Da vida da princesa Diana pensa que ficará para a História sobretudo a sua colaboração com as associações humanitárias. "A atenção que ela deu à caridade vai ficar ligada à sua recordação. Depois dela muitas pessoas despertaram para problemas escamoteados. O que não significa que as outras pessoas da família real inglesa não estivessem ao serviço de boas causas mas como era mais mediática uma maior divulgação do seu trabalho." Depois de Diana, não só as princesas deste mundo descobriram as associações humanitárias como as associações humanitárias as descobriram a elas. Em Portugal a Duquesa de Bragança tem sido solicitada sobretudo por problemas ligados à infância. Mais de uma dezena de causas, entre as quais a luta contra a trissomia 21, a miostemia gravis e a esclerose múltipla, estão entre as causas que a duquesa escolheu apoiar. "Escolho as causas mais carenciadas e com menos apoios. Penso que problemas como o da sida, que conseguiu o envolvimento de muita gente, não precisam tanto de mim. Só indirectamente apoio os sidosos, através do trabalho de frei Elias, que proporciona o acolhimento aos doentes em estado terminal." Vulgarmente a sua colaboração é dada estabelecendo pontes e contactos, angariando roupas, remédios, e até mesmo arriscando conselhos de gestão e organização. "Costumo dizer que, desde que me casei e me envolvi com as instituições, me tornei uma pedinte", diz ela, sorridente. No norte do país a Duquesa vai agora consagrar-se à terceira idade e a assegurar o futuro das crianças deficientes, que têm uma esperança de vida cada vez mais longa devido aos progressos da ciência. "Mas Mateus, Mateus, primeiro estão os teus". A minha maior responsabilidade é a minha família. Não posso querer ajudar incontáveis instituições, estar a propagandear um exemplo e não dar às crianças a assistência que elas precisam. Neste momento não posso permitir-me um maior envolvimento nestas causas.

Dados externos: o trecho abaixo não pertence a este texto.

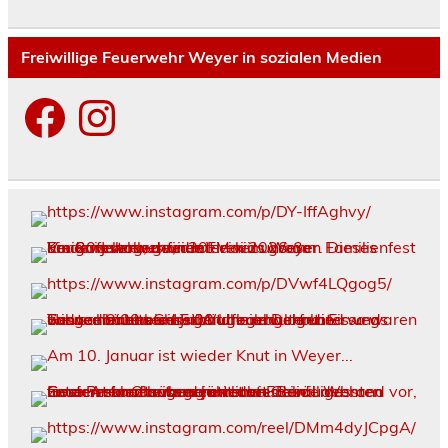
Freiwillige Feuerwehr Weyer in sozialen Medien
Facebook
Instagram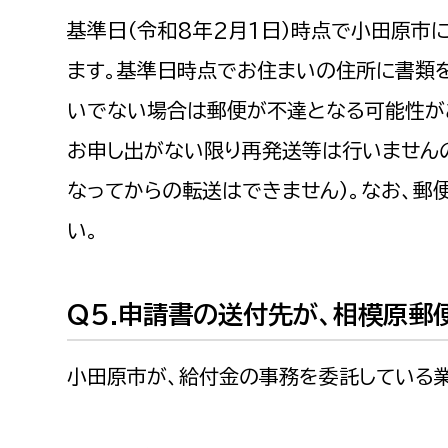
基準日（令和8年2月1日）時点で小田原市
ます。基準日時点でお住まいの住所に書類
いでない場合は郵便が不達となる可能性が
お申し出がない限り再発送等は行いません
なってからの転送はできません）。なお、郵
い。
Q5.申請書の送付先が、相模原郵
小田原市が、給付金の事務を委託している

Acredito que todos nós no mundo temos uma missão. Qualquer que seja. A minha é a de formar os nossos filhos e fazer deles duas pessoas saudáveis. Rezo todos os dias para saber cumpri-la. Uma outra evidência é a de que a Duquesa elegeu outra zona de influência que não a das toilettes e colunas sociais. "Não gosto de estar sempre a mudar de roupa e quando encontro alguma coisa que me fica bem uso-a muito, costumo dizer que que já anda sozinha. O que deixa os jornalistas e algumas pessoas muito tristes. Mas a verdade é que tenho a vida muito complicada e sobra-me pouco tempo para dedicar a estes assuntos."
Na verdade, a Duquesa não tem por detrás de si nenhuma consultora de imagem, apesar de ainda poder contar, esporadicamente, com os conselhos da costureira Laurinda, que fez o seu vestido de noiva. Normalmente faz as compras como a mais comum das cidadãs, outras vezes recorre a costureiras e ainda outras vezes, quando a falta de tempo é mesmo manifesta, vale-lhe a mãe. "Confio no seu bom-gosto, sabe o que é bom e o que me fica bem e tem paciência para fazer uma primeira ronda pelas lojas. Depois só preciso de ver se gosto e provar". A roupa demasiado pesada para a sua idade tem sido também notada, um pouco como aconteceu nos primeiros anos de casada da princesa Diana.